When I was younger, I thought that boys and grown men
shouldn't cry, much less show that they can be reduced
to tears. The tears were signs of being weak and a sissy,
which a man isn't supposed to be, supposedly.
This was even reinforced in my young mind when the
Cure came out with the song, Boys Don't Cry, in the
early 1980s.
But just this last June, I discovered that courage
isn't all about trying to keep all the pain inside in
check. Courage isn't all about trying to hide the tears.
It's the opposite -- the tears reinforce the heart's
courage. And I saw this in my father.
My 18-year old sister eloped and with it, I saw how
vulnerable my father's heart was. My siblings and I
were used to seeing him as an imposing figure and
an iron-willed, authoritarian father.
For three days after my sister eloped, he wouldn't
talk. He would just sit quietly outside our house in
the dark. On the fourth night, I sat beside him and
asked him to tell me what he feels about everything.
It has been years since I have laid my hand on my
father's shoulder as we have drifted farther and
farther apart while I was growing up. That night
though, I sensed my father trying to control his pain
and I wanted him to be able to let it out. We have
all cried over what happened except him. All of us
except him.
The simple touch and my words, "Dad, it's not your
fault" broke my father's dam.

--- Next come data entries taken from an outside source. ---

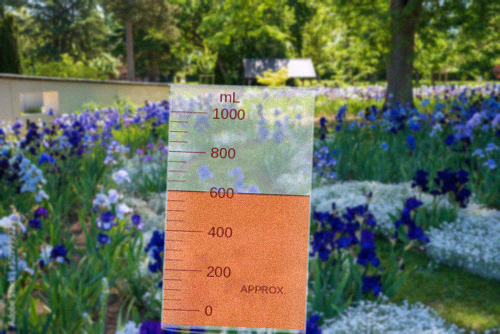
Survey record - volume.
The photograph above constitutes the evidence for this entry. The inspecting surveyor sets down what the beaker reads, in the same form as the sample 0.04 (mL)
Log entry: 600 (mL)
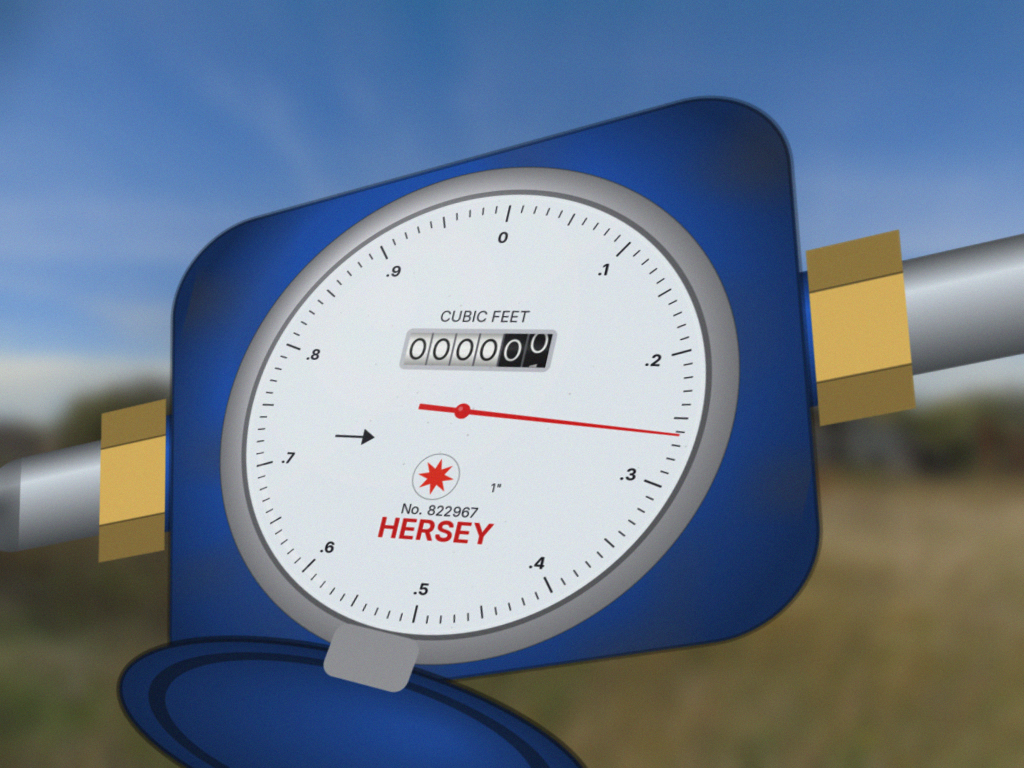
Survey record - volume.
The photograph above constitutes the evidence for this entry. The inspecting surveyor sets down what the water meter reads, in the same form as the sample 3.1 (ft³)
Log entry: 0.26 (ft³)
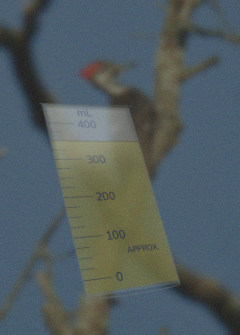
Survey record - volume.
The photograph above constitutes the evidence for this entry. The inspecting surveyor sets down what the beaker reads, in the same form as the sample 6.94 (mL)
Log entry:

In the darkness, he
began to cry. I felt his shoulders shaking as he
whispered, "Where did I go wrong? All I ever wanted
was for my children to grow up right. Why couldn't
your sister wait?"
I understood then why he preferred to be in the dark.
By being there, he hoped to spare his family of a
father's pain. His tears, though we didn't see them
before that night, were there all the same.
I saw his courage, that night when my father cried with
my hand on his shoulder, and understood his pain.